RBC morphologic evaluation on air-dried smears was performed by means of optical microscopy (3D Optical profiler, Zeta-20, Zeta Instruments, Milpitas, CA, USA).

The data are represented as the mean values and standard deviation (SD).

3. Results and Discussion

As a first step in our study, we probed the hemolytic effect of the studied PE and TX on the RBCs. The evaluation of the hemolysis level after 1 h of PE incubation in the selected concentration range resulted in similar cell lysis for the control and PE/TX-treated cells of ca. 6–11% (Figure 1a). The morphology of the treated cells was similar to the one of the control RBCs—the dominant cell species was the biconcave one accounting for 74–85% followed by echinocytes (11–26%) and spherocytes (0–3%) (Figure 1b).

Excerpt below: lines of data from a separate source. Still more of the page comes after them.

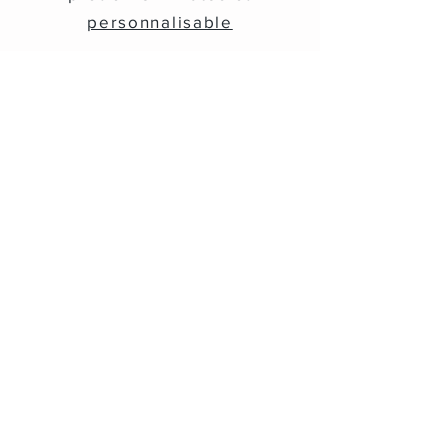
personnalisable
Multi-Activités
En
choisissant
Ciel-ÉVASION
® vous
êtes
sûrs
de
FAIRE PLAISIR
!
Attestation d'Excellence
Travelers'Choice
4 ANNÉES
CONSÉCUTIVES
(2020-2024)
🤩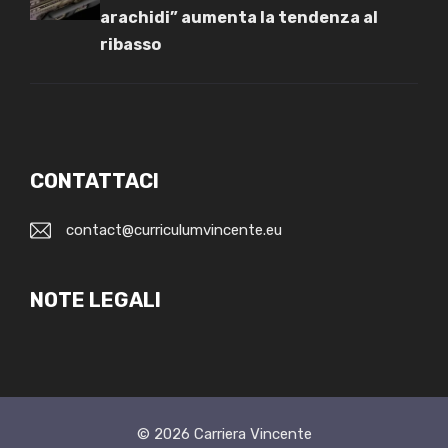
arachidi” aumenta la tendenza al
ribasso
CONTATTACI
contact@curriculumvincente.eu
NOTE LEGALI
© 2026
Carriera Vincente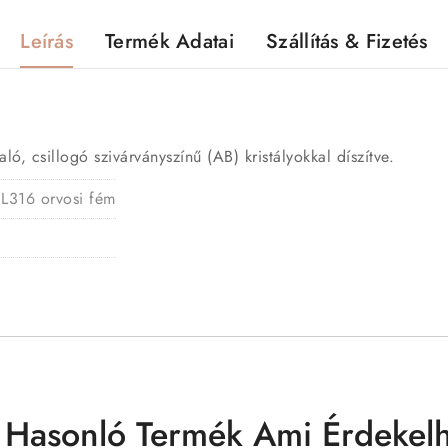
Leírás
Termék Adatai
Szállítás & Fizetés
ló, csillogó szivárványszínű (AB) kristályokkal díszítve.
 L316 orvosi fém
 Hasonló Termék Ami Érdekelh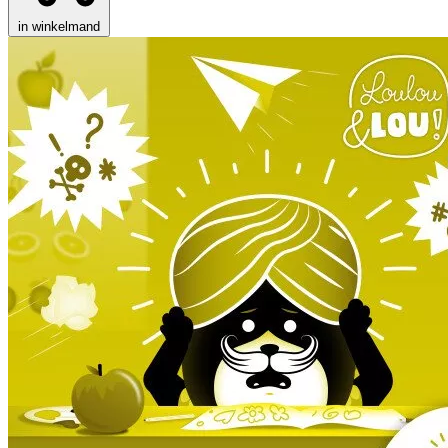
in winkelmand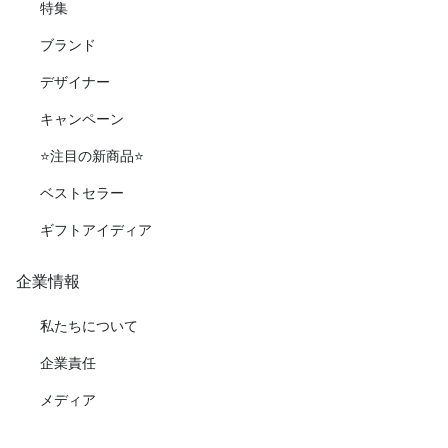
特集
ブランド
デザイナー
キャンペーン
⭐️注目の新商品⭐️
ベストセラー
ギフトアイディア
企業情報
私たちについて
企業責任
メディア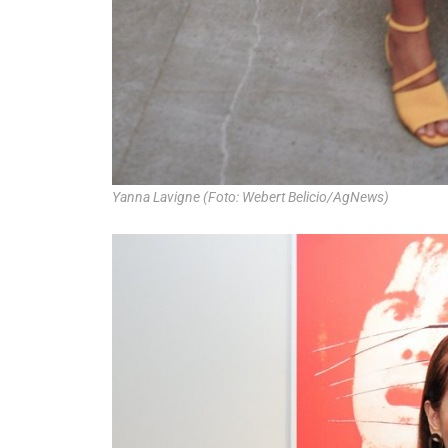
Yanna Lavigne (Foto: Webert Belicio/AgNews)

Next, we evaluated the PE effect under the condition of H₂O₂-induced oxidative stress. The applied incubation with H₂O₂ resulted in a five-fold increase in TBARS levels in the RBCs (designated RBCoxi). Incubation with 0.01 and 0.1 mg/mL PE and 0.1 mM TX had no additional effect, while 1 mg/mL PE induced a further increase in TBARS values (Figure 2a). Lipid peroxidation also led to a four-fold decrease in the relative abundance of biconcave RBCs and a five-fold increase in the echinocyte population, while the number of spherocytes was not substantially affected, as compared to the RBCoxi sample. All three applied concentrations of PE, as well as TX, led to an increase in the number of biconcave cells by 1.5–2.1 times and a reduction in echinocytes by 0.6–0.8 times under the conditions of oxidative stress (Figure 2b).

The presented data clearly show that under our experimental conditions, the PE itself has no detrimental effect on RBC features. However, under the conditions of in vitro H₂O₂ oxidation, the PE does not express any protective effect towards the formation of TBARS and even induces a further increase in their values at the highest tested concentration. Surprisingly TX, a compound with well-established antioxidant properties, also did not reduce TBARS, which might be due to the short incubation period and/or the utilized concentration in the applied experimental protocol. Indeed, Antosik et al. [5] demonstrated a dose- and time-dependent effect of TX in long-term stored RBCs on membrane integrity, lipid peroxidation, and cellular morphology, with clear protective function only after 20 days of storage in TX supplemented medium.

A clear protective effect of the PE and TX was observed in the morphological features of the oxidized RBCs, with a similar extent for the 0.01–1 mg/mL PE range and 0.1 mM TX. This important finding strongly suggests that the PE stabilizes RBCs’ shape, which is essential for their functioning and resistance to different pathologies and ageing [6,7]. The mechanism of this process will be the subject of our future studies.

4. Conclusions

Our data showed that incubation of RBCs with 0.01–1 mg/mL aqueous catmint extract exhibits a protective effect on cell morphology under the conditions of H₂O₂-induced oxidative stress.